Shirakawa’s Colleagues at BOJ to Decide Size of Farewell Bonus
After five years running the Bank of Japan (8301), Masaaki Shirakawa will get a cash bonus of as much as 29.6 million yen ($311,000) or as little as nothing, depending on how policy board members rate his tenure.
The six members who remain when Shirakawa and his two deputies step down on March 19 will grade their former colleagues, according to the BOJ. A maximum rating on a scale of zero to two would give Shirakawa enough to dine at Tokyo’s Narisawa -- voted Asia’s best restaurant -- every night for three and a half years, but not enough for the priciest tuna at Tsukiji Market.
The assessment may shed light on members’ views of a tenure in which Shirakawa failed to pull the nation of deflation even as he protected the financial system from shocks. The government’s nominee to succeed Shirakawa, Haruhiko Kuroda, said this week the BOJ could buy longer-maturity bonds and bring forward open-ended asset purchases due to start next year.
“Accountability is an important element if the BOJ is going to gain the confidence of markets,” said Robert Feldman, head of Japan economic research at Morgan Stanley MUFG Securities Co. in Tokyo. “It’s really important to establish benchmarks and expectations for the future as to what you have to do to be considered to have performed well.”

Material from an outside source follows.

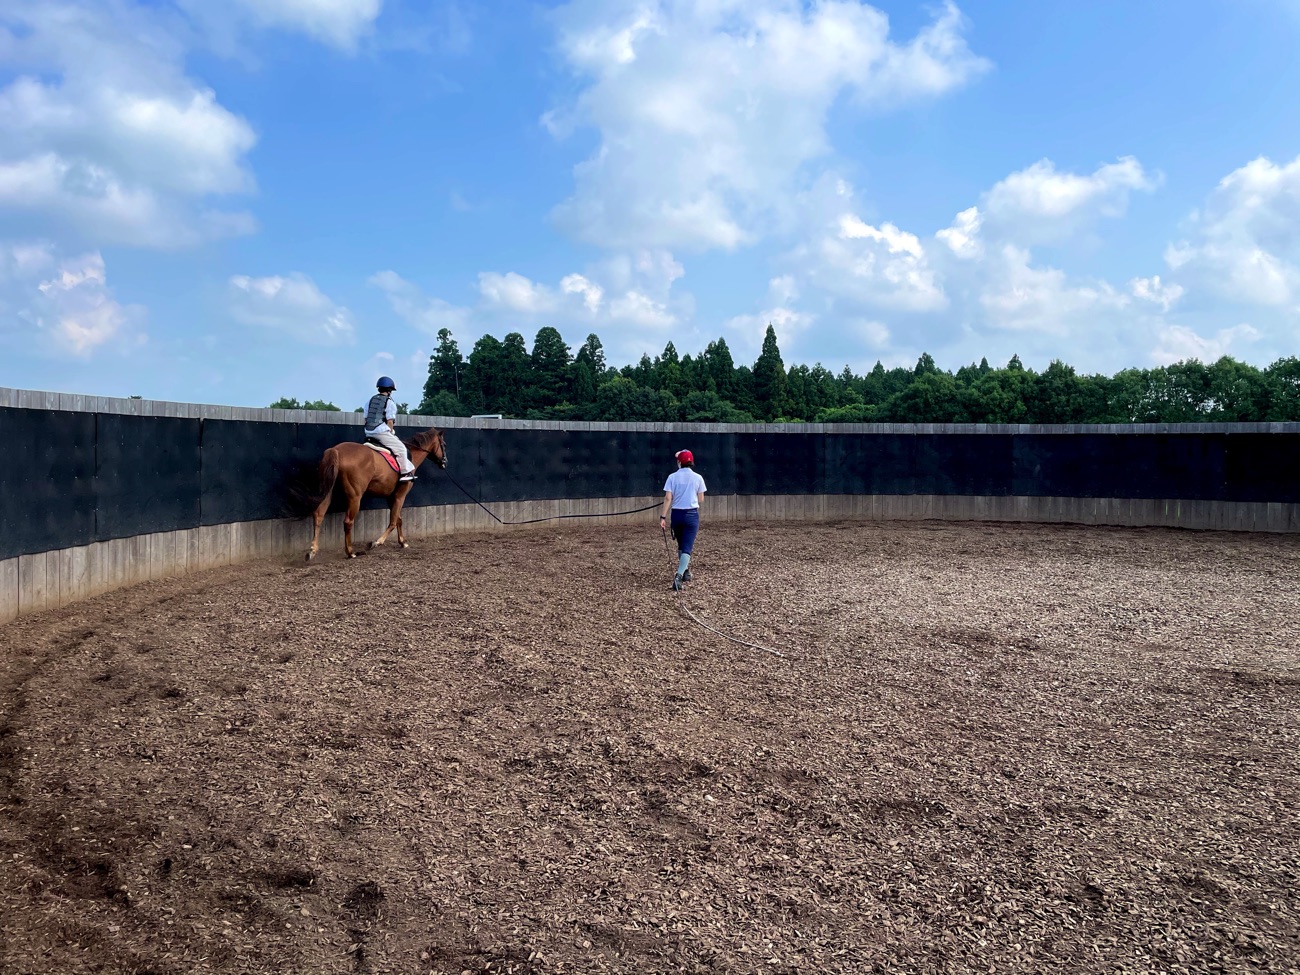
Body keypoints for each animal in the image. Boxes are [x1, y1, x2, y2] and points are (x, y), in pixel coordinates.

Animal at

A BOJ spokeswoman said she could not provide information on the timing of the assessment or its criteria.
The only previous governor to be scored on the scale was Shirakawa’s predecessor Toshihiko Fukui, who received a mark of 1.5, according to the spokeswoman. The rating is multiplied by monthly salary and months of service, and then divided by eight to determine the amount.
Shirakawa’s monthly pay is about 2 million yen, while his deputies Hirohide Yamaguchi and Kiyohiko Nishimura earn about 1.6 million yen, according to the BOJ.
Reserve Bank of Australia Governor Glenn Stevens is among the most highly paid central bankers, with a total compensation of A$986,778 ($1 million) in the year through June, 2012.
The next Bank of England governor, Mark Carney, will get basic pay of 480,000 pounds ($720,000) a year, more than the combined salaries of U.S. Federal Reserve Chairman Ben Bernanke and European Central Bank Governor Mario Draghi.